'Dreadlocks bandit' gets 1,210 years for robbery spree

A man dubbed the “dreadlocks bandit” because of his hairstyle was jailed for 1,210 years in California and given 22 consecutive life terms for a string of bank robberies he committed after being released from prison for an earlier hold-up spree.

'Dreadlocks bandit' gets 1,210 years for robbery spree

A man dubbed the “dreadlocks bandit” because of his hairstyle was jailed for 1,210 years in California and given 22 consecutive life terms for a string of bank robberies he committed after being released from prison for an earlier hold-up spree.

It was one of the longest sentences handed down in Los Angeles County, officials said.

David Robinson, 54, was sentenced in Superior Court. He was convicted in October of 19 counts of second-degree robbery and three counts of attempted robbery.
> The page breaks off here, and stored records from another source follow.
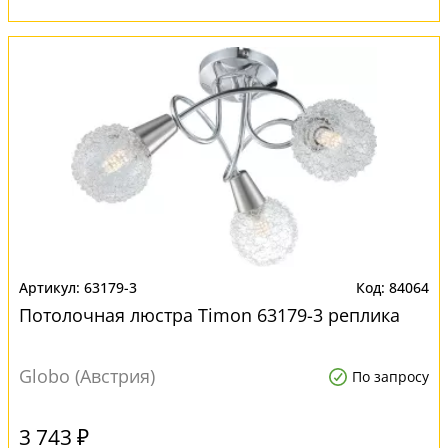
63179-3
84064
Потолочная люстра Timon 63179-3 реплика
Globo (Австрия)
По запросу
3 743 ₽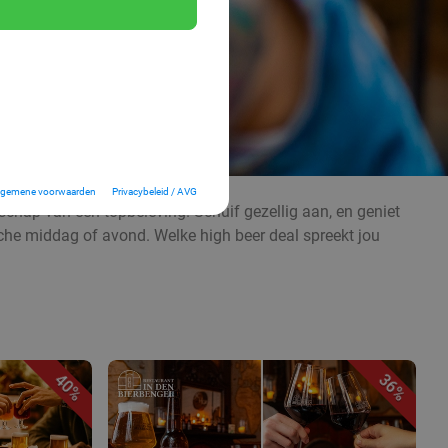
lgemene voorwaarden
Privacybeleid / AVG
schap van een topbeleving. Schuif gezellig aan, en geniet
ische middag of avond. Welke high beer deal spreekt jou
40%
36%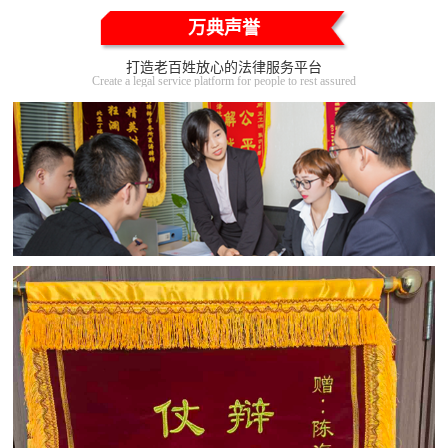
万典声誉
打造老百姓放心的法律服务平台
Create a legal service platform for people to rest assured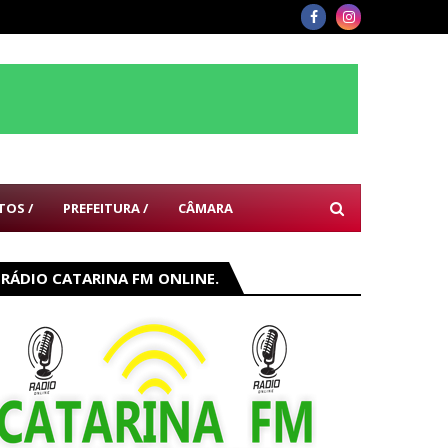
TOS /
PREFEITURA /
CÂMARA
RÁDIO CATARINA FM ONLINE.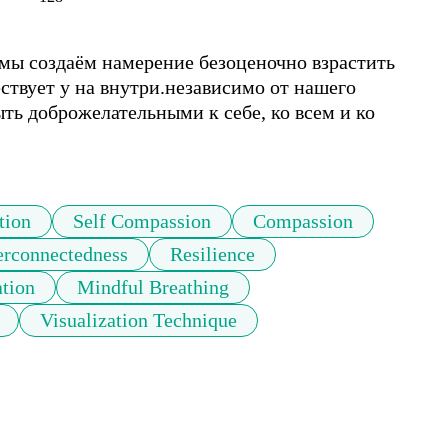
мы создаём намерение безоценочно взрастить 
твует у на внутри.независимо от нашего 
ь доброжелательными к себе, ко всем и ко 
tion
Self Compassion
Compassion
erconnectedness
Resilience
ation
Mindful Breathing
Visualization Technique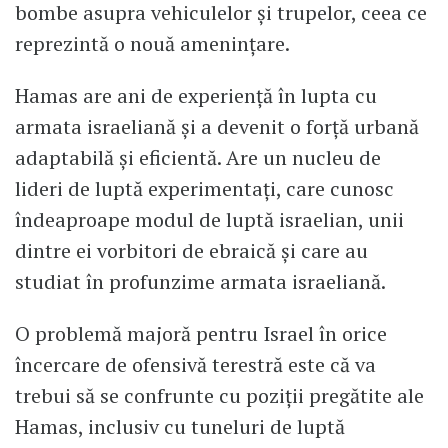
bombe asupra vehiculelor și trupelor, ceea ce
reprezintă o nouă amenințare.
Hamas are ani de experiență în lupta cu
armata israeliană și a devenit o forță urbană
adaptabilă și eficientă. Are un nucleu de
lideri de luptă experimentați, care cunosc
îndeaproape modul de luptă israelian, unii
dintre ei vorbitori de ebraică și care au
studiat în profunzime armata israeliană.
O problemă majoră pentru Israel în orice
încercare de ofensivă terestră este că va
trebui să se confrunte cu poziții pregătite ale
Hamas, inclusiv cu tuneluri de luptă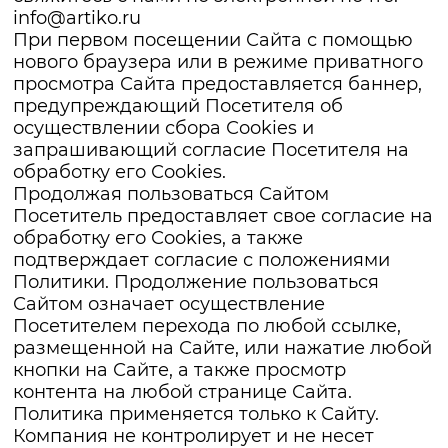
info@artiko.ru
При первом посещении Сайта с помощью
нового браузера или в режиме приватного
просмотра Сайта предоставляется баннер,
предупреждающий Посетителя об
осуществлении сбора Сookies и
запрашивающий согласие Посетителя на
обработку его Сookies.
Продолжая пользоваться Сайтом
Посетитель предоставляет свое согласие на
обработку его Сookies, а также
подтверждает согласие с положениями
Политики. Продолжение пользоваться
Сайтом означает осуществление
Посетителем перехода по любой ссылке,
размещенной на Сайте, или нажатие любой
кнопки на Сайте, а также просмотр
контента на любой странице Сайта.
Политика применяется только к Сайту.
Компания не контролирует и не несет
Jurors were deadlocked on an additional robbery count and six other charges were dismissed during the trial.

Robinson received the maximum sentence for each count, to be served consecutively, along with enhancements because of his previous record of multiple robberies, officials said.

“This was the sentence that was allowable under the law,” said Sandi Gibbons, spokeswoman for the district attorney’s office.

Robinson spent 14 years in prison for a two-year bank robbery spree that ended in 1989, the FBI said.

He was released in 2004 and between August and October of that year obtained £37,000 (€53,000) by robbing 19 banks in Los Angeles, Santa Monica, Glendale, Alhambra, West Covina, Manhattan Beach and Torrance, prosecutor Warren Kato said.

He was arrested in October 2004 as he drove out of the car park of a Torrance bank that was under surveillance because it had been robbed days earlier and authorities believed it might be hit again.